Belum lama ini, Toyota memperkenalkan Toyota Sienta sebagai pesaing MPV Honda Freed. Di segmen MPV bawah mereka juga bertarung antara Avanza-Xenia dan Honda Mobilio.

Pertarungan juga terjadi di segmen Low Cost and Green Car (LCGC), Toyota-Daihatsu mencoba membuntuti segmen Datsun Go+ Panca yang merupakan LCGC yang bergenre MPV. Astra akan meluncurkan Toyota Calya dan Daihatsu Sigra. Kedua produk Astra ini diperkirakan akan sama persis dari sisi konfigurasi jumlah penumpang, rentang harga sekitar Rp100 juta-an.

Sejak diperkenalkan di Indonesia pada Mei 2014, Datsun menampilkan dua varian yaitu Datsun GO+ Panca dan Datsun GO Panca, untuk pasar Indonesia. Datsun GO+ Panca jadi satu-satunya kendaraan LCGC dengan konfigurasi 5+2 tempat duduk.
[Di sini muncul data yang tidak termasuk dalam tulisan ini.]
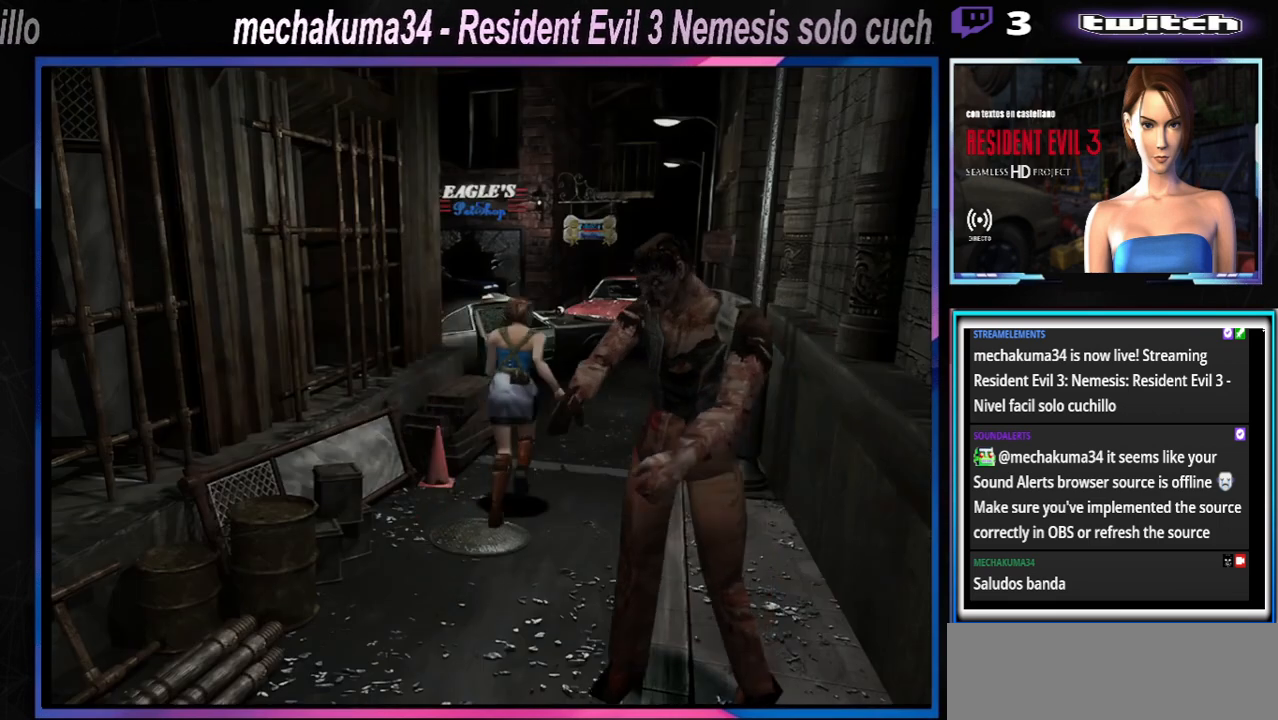
{"buttons": ["X"], "left_stick": "up", "events": []}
Datsun menguasai 18 persen pangsa pasar di segmen LCGC pada 2015.

Sedangkan Astra melalui Toyota Agya saja sudah menguasai pasar ini hingga 38,8 persen. Angka ini belum memperhitungkan penjualan Daihatsu Ayla yang juga di segmen LCGC. Meski di atas angin, Astra tak rela Datsun Go+ Panca bebas melenggang lama hampir 2 tahun di segmen LCGC bertipikal MPV. Cayla dan Sigra adalah jawabannya.

Bukan hal yang mudah bagi sebuah industri otomotif untuk mengeluarkan produk guna menyaingi kompetitornya. Perebutan di segmen pasar baru ini merupakan gambaran besar terhadap persaingan abadi antara dua grup besar di pasar otomotif Indonesia yakni Astra dan Indomobil. Astra mau tak mau harus tetap menjaga dominasinya hingga di semua segmen. Apalagi, PT Astra International Tbk (ASII) mencatat penurunan pangsa pasar mobil di tahun lalu.

“Penjualan mobil secara nasional menurun sebesar 16% menjadi 1.013.000 unit. Penjualan mobil Astra menurun sebesar 17 persen menjadi 510.000 unit, sehingga menyebabkan penurunan pangsa pasar dari 51 persen menjadi 50 persen sepanjang tahun 2015,” jelas pihak Astra dikutip dari www.astra.co.id.

Meski turun, penguasaan Astra masih di atas segalanya dibandingkan rivalnya. Indomobil Group melalui salah satu merek andalannya, Suzuki di bawah PT Suzuki Indomobil Sales, pada tahun lalu hanya menjual 122.348 unit mobil atau menguasai 11,9 persen pangsa pasar. Sedangkan Nissan Motor Indonesia (NMI) yang membawahi penjualan merek Nissan, Datsun, dan Infiniti, hanya meraih pangsa pasar 5,5 persen.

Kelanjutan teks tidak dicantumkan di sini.